I spun us around to face the witch and Sebastian. The vampire’s pale fade was drawn and closed. Dark eyes met mine, his mouth a tight line. “You know this how?”

“Because I watched. Every moment. Without blinking.” Tifa raised her jewel bright eyes to me, but not the witch’s gaze was as clouded as pale jade, the skin around her eyes reddened and burned. She stared blindly in my direction, led by my voice alone, I believed. “I did not take my eyes off the event, not even when you combusted. I watched every moment,” she repeated without blinking, staring unfocused at some point over my shoulder that I knew she couldn’t see. “She is gone. She cannot return.”

“Oh Tifa.” Ash placed a tentative hand on the other woman’s arm. “I am thankful as I am sorry.”

The witch turned her face in Ash’s direction. “I am not sorry. Now, we know.
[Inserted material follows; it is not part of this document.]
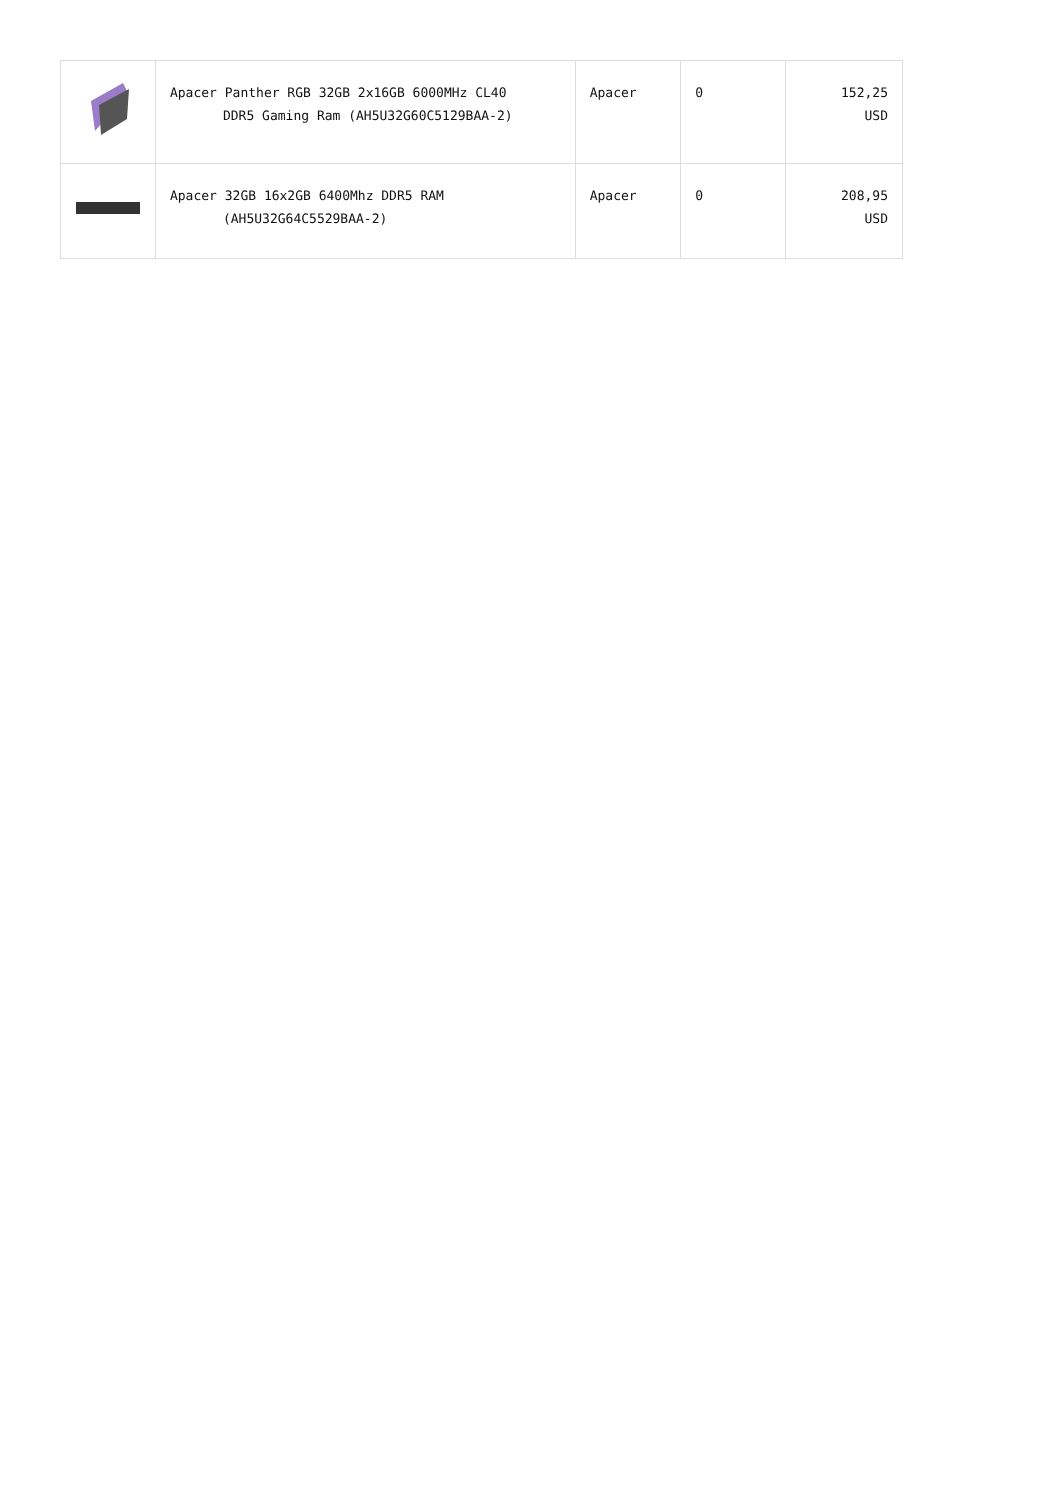| | Apacer Panther RGB 32GB 2x16GB 6000MHz CL40 DDR5 Gaming Ram (AH5U32G60C5129BAA-2) | Apacer | 0 | 152,25 USD |
| | Apacer 32GB 16x2GB 6400Mhz DDR5 RAM (AH5U32G64C5529BAA-2) | Apacer | 0 | 208,95 USD |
Now, you are all safe.” She smiled and leaned back into Sebastian’s arms, closing her eyes as tears ran from the corners.

Sebestian closed his arms around her, watching us over her head. After a moment, he led her away, along the silent rowof graves until they disappeared behind a curtain of ash and embers.

“It’s over, Steorra.” I stroked her hair. “May I take you home?”

She shivered in my arms. “She has burned most of my clothes.” A frown decorated her perfect face, despite the dark smudges that marred her cheeks, and the thin scar that ringed her slender throat in a permanent scar. “Wait. You don’t have a home.”

I smiled. “Let me show you.”

EPILOGUE

ASH

I sat beside Dolion in his stone form on the rooftop of an abandoned gothic church built sometime around the early thirteen hundreds situated deep in a French forest that had long forgotten its own name and was at peace. The twisted gargoyle’s face warded off evil things and the sun set over the edge of the trees as night set in.